Note, it takes about a minute after the nfs server stops before stat decides
something is wrong.

Comment 4 Jeff Johnson 2006-05-11 21:07:06 UTC
The hang is triggered by a stale NFS mount point. rpm is subject to
behavior dictated by glibc, the kernel, and other standards. Avoiding
a hard hang with ESTALE is not easily solved in general.

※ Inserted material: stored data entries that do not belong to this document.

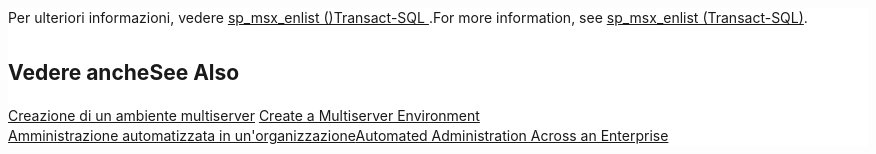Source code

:  <span data-ttu-id="1979b-160">Per ulteriori informazioni, vedere [sp_msx_enlist &#40;&#41;Transact-SQL ](/sql/relational-databases/system-stored-procedures/sp-msx-enlist-transact-sql).</span><span class="sxs-lookup"><span data-stu-id="1979b-160">For more information, see [sp_msx_enlist &#40;Transact-SQL&#41;](/sql/relational-databases/system-stored-procedures/sp-msx-enlist-transact-sql).</span></span>  
  
## <a name="see-also"></a><span data-ttu-id="1979b-161">Vedere anche</span><span class="sxs-lookup"><span data-stu-id="1979b-161">See Also</span></span>  
 <span data-ttu-id="1979b-162">[Creazione di un ambiente multiserver](create-a-multiserver-environment.md) </span><span class="sxs-lookup"><span data-stu-id="1979b-162">[Create a Multiserver Environment](create-a-multiserver-environment.md) </span></span>  
 [<span data-ttu-id="1979b-163">Amministrazione automatizzata in un'organizzazione</span><span class="sxs-lookup"><span data-stu-id="1979b-163">Automated Administration Across an Enterprise</span></span>](automated-administration-across-an-enterprise.md)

Comment 5 Jeff Johnson 2007-01-14 13:26:56 UTC
This is fixed in rpm-4.4.7 (at least) and later.


Comment 6 Panu Matilainen 2007-08-09 18:53:26 UTC
Fixed upstream in rpm.org too now...

FC5 is EOL, changing version to devel.

Comment 7 Panu Matilainen 2007-08-14 08:42:47 UTC
Fixed in next rawhide push, thanks for the patch Jeff.

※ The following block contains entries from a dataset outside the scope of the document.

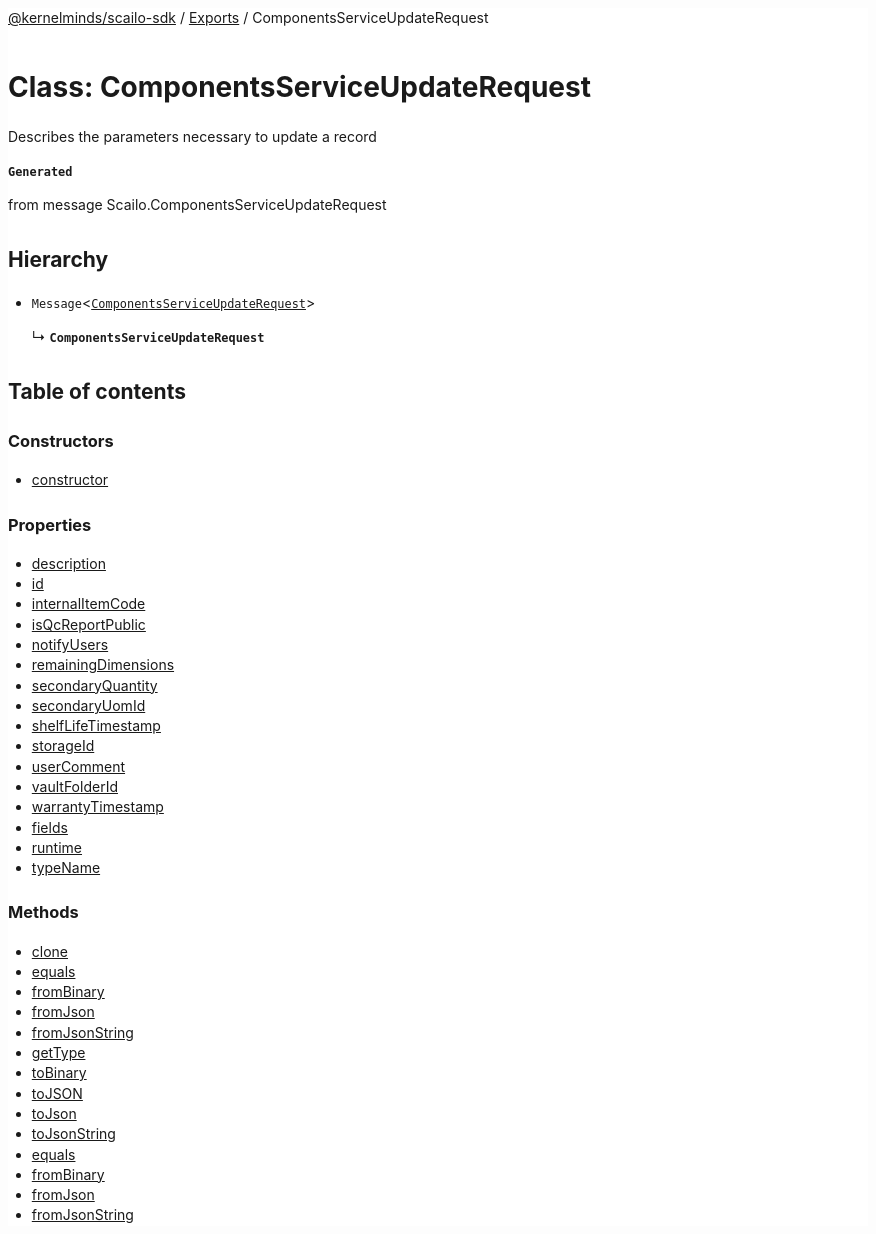 [@kernelminds/scailo-sdk](../README.md) / [Exports](../modules.md) / ComponentsServiceUpdateRequest

# Class: ComponentsServiceUpdateRequest

Describes the parameters necessary to update a record

**`Generated`**

from message Scailo.ComponentsServiceUpdateRequest

## Hierarchy

- `Message`\<[`ComponentsServiceUpdateRequest`](ComponentsServiceUpdateRequest.md)\>

  ↳ **`ComponentsServiceUpdateRequest`**

## Table of contents

### Constructors

- [constructor](ComponentsServiceUpdateRequest.md#constructor)

### Properties

- [description](ComponentsServiceUpdateRequest.md#description)
- [id](ComponentsServiceUpdateRequest.md#id)
- [internalItemCode](ComponentsServiceUpdateRequest.md#internalitemcode)
- [isQcReportPublic](ComponentsServiceUpdateRequest.md#isqcreportpublic)
- [notifyUsers](ComponentsServiceUpdateRequest.md#notifyusers)
- [remainingDimensions](ComponentsServiceUpdateRequest.md#remainingdimensions)
- [secondaryQuantity](ComponentsServiceUpdateRequest.md#secondaryquantity)
- [secondaryUomId](ComponentsServiceUpdateRequest.md#secondaryuomid)
- [shelfLifeTimestamp](ComponentsServiceUpdateRequest.md#shelflifetimestamp)
- [storageId](ComponentsServiceUpdateRequest.md#storageid)
- [userComment](ComponentsServiceUpdateRequest.md#usercomment)
- [vaultFolderId](ComponentsServiceUpdateRequest.md#vaultfolderid)
- [warrantyTimestamp](ComponentsServiceUpdateRequest.md#warrantytimestamp)
- [fields](ComponentsServiceUpdateRequest.md#fields)
- [runtime](ComponentsServiceUpdateRequest.md#runtime)
- [typeName](ComponentsServiceUpdateRequest.md#typename)

### Methods

- [clone](ComponentsServiceUpdateRequest.md#clone)
- [equals](ComponentsServiceUpdateRequest.md#equals)
- [fromBinary](ComponentsServiceUpdateRequest.md#frombinary)
- [fromJson](ComponentsServiceUpdateRequest.md#fromjson)
- [fromJsonString](ComponentsServiceUpdateRequest.md#fromjsonstring)
- [getType](ComponentsServiceUpdateRequest.md#gettype)
- [toBinary](ComponentsServiceUpdateRequest.md#tobinary)
- [toJSON](ComponentsServiceUpdateRequest.md#tojson)
- [toJson](ComponentsServiceUpdateRequest.md#tojson-1)
- [toJsonString](ComponentsServiceUpdateRequest.md#tojsonstring)
- [equals](ComponentsServiceUpdateRequest.md#equals-1)
- [fromBinary](ComponentsServiceUpdateRequest.md#frombinary-1)
- [fromJson](ComponentsServiceUpdateRequest.md#fromjson-1)
- [fromJsonString](ComponentsServiceUpdateRequest.md#fromjsonstring-1)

Comment 8 Richard W.M. Jones 2010-06-10 07:57:51 UTC
This bug is still present in the latest RPM.

If an NFS mountpoint is inaccessible, then rpm -i does a stat(2) system
call which hangs.

I'm attaching two straces.  The first is from a successful run of rpm -i.  The
second is from a run of rpm -i where I have deliberately made an NFS
mountpoint unreachable.

Comment 9 Richard W.M. Jones 2010-06-10 07:59:11 UTC
Created attachment 422814 [details]
Successful run of rpm -i

Comment 10 Richard W.M. Jones 2010-06-10 07:59:51 UTC
Created attachment 422816 [details]
rpm -i hangs on stat when the NFS server is unreachable

Comment 11 Richard W.M. Jones 2010-06-10 08:00:38 UTC
RPM version 4.8.0-beta1

Comment 12 Panu Matilainen 2010-06-10 08:18:37 UTC
Dunno why you're using 4.8.0-beta1 at this point... 

Anyway, the issue has been really dealt with in rpm >= 4.8.0-8 in F13 and rawhide by only stat()'ing the filesystems the transaction will actually touch, so something like /home on NFS hanging wont cause rpm to hang unnecessarily.